AWS recently announced the release of MariaDB 10.2 for RDS. One of customer needs this release for GIS indexing .The recent encounter on a Replication issue with RDS MariaDB 10.2 is briefed here .
Problem Statement:
After the upgrade of replicas to MariaDB 10.2 on RDS, Once replication is stopped manually through “call mysql.rds_stop_replication;” or replication failed due to some error. Replication cannot be started back using “call mysql.rds_start_replication;” and there is no straightforward way or documented process to start the replication back. Also, most of the replication related RDS commands like skip errors etc will not work. This is due to the implementation of replication handling in RDS.
Summary:
On Jan 5, 2018, RDS announced support for MariaDB 10.2. Release Notes From Amazon
To test the release we tried upgrading one of our read replicas used for development and testing on RDS from 10.1.23 to 10.2.11.
Reproducible Test Case:
### I have a running slave upgraded to MariaDB 10.2
mysql> select @@version;
+-----------------+
| @@version |
+-----------------+
| 10.2.11-MariaDB |
+-----------------+
mysql> pager grep -i 'Running:\|Seconds'
mysql> show slave status\G
Slave_IO_Running: Yes
Slave_SQL_Running: Yes
Seconds_Behind_Master: 0
### Stopping replication manually
mysql> call mysql.rds_stop_replication;
+----------------------------------------------------------------------------+
| Message |
+----------------------------------------------------------------------------+
| Slave has encountered an error. Run SHOW SLAVE STATUS\G; to see the error. |
+----------------------------------------------------------------------------+
1 row in set (1.39 sec)
Query OK, 0 rows affected (1.54 sec)
### RDS threw error info here because, even after RDS performing “STOP SLAVE”, it sees threads owned by “system user”, Which we detailed in the later section.
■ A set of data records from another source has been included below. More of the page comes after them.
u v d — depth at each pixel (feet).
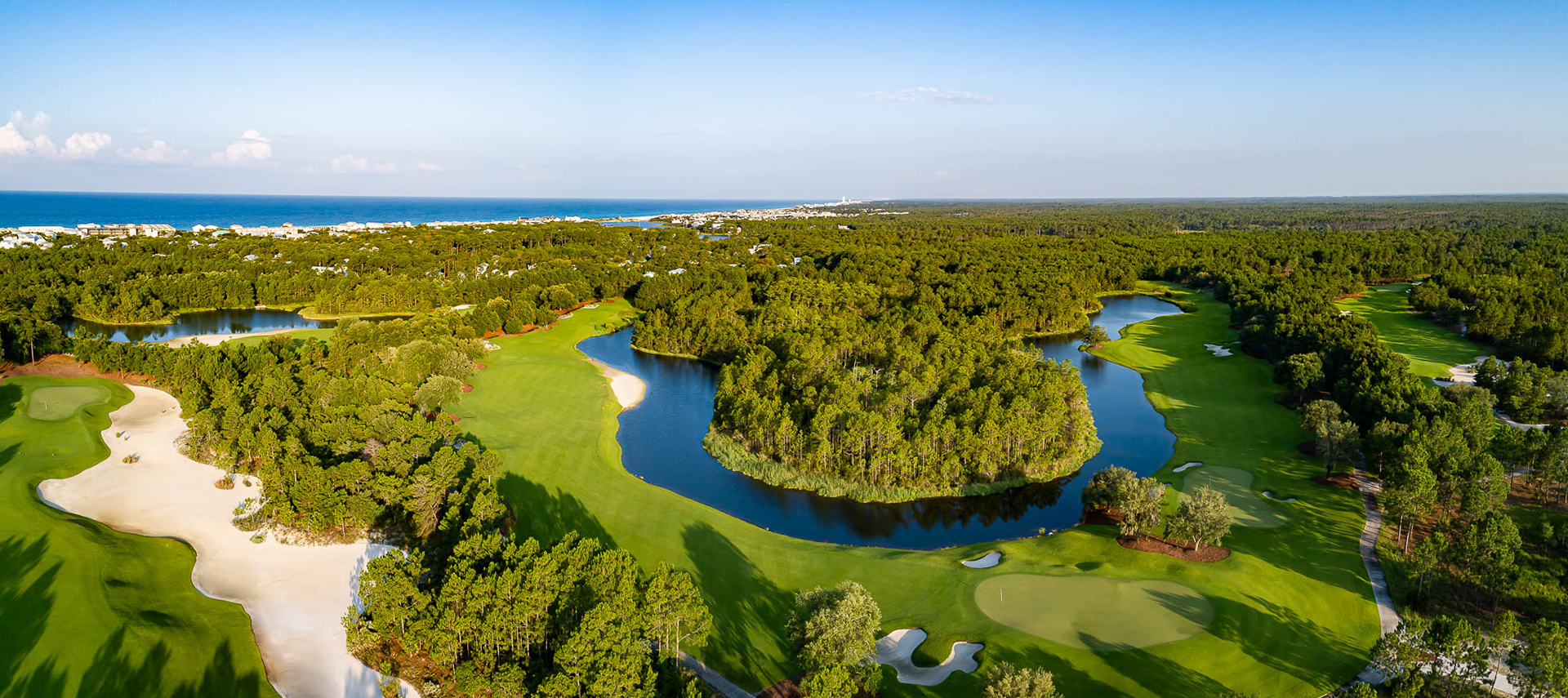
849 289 611.47
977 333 474.90
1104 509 266.77
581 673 147.64
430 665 172.86
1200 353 488.02
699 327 512.63
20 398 347.56
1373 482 275.39
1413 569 198.80
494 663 164.25
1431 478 223.51
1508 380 344.49
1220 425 352.49
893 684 167.94
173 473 276.82
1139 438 344.90
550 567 168.45
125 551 213.66
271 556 221.46
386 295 624.18
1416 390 314.14
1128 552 223.71
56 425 314.55
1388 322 561.02
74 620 178.09
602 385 410.31
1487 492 232.53
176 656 171.22
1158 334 554.46
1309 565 216.54
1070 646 176.14
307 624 189.57
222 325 578.66
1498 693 159.63
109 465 281.95
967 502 283.38
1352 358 371.76
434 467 231.30
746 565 223.92
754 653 180.65
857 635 157.17
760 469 305.53
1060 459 308.40
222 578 208.95
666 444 336.90
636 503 265.54
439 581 195.00
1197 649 174.60
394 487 232.73
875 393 341.62
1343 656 174.70
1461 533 226.99
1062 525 265.34
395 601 171.22
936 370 371.35
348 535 233.76
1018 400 311.68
### Let’s check the slave is actually stopped.
mysql> pager grep -i 'Running:\|Seconds'
mysql> show slave status\G
Slave_IO_Running: No
Slave_SQL_Running: No
Seconds_Behind_Master: NULL
### Slave is stopped, Let’s try to startup.
mysql> call mysql.rds_start_replication;
Query OK, 0 rows affected (0.48 sec)
### Call returns OK, Let’s check the status.
mysql> pager grep -i 'Running:\|Seconds'
mysql> show slave status\G
Slave_IO_Running: No
Slave_SQL_Running: No
Seconds_Behind_Master: NULL
### Call returned OK, Nothing happened.
If “call mysql.rds_start_replication” is failing or not working, there is no other documented way to start back the replication in RDS. Let’s take a deep look at RDS implementation.
RDS Implementation:
As most of us know we will not be granted super privileges on RDS, To manage replication we have to use the procedures used by RDS. This is how the procedure is implemented.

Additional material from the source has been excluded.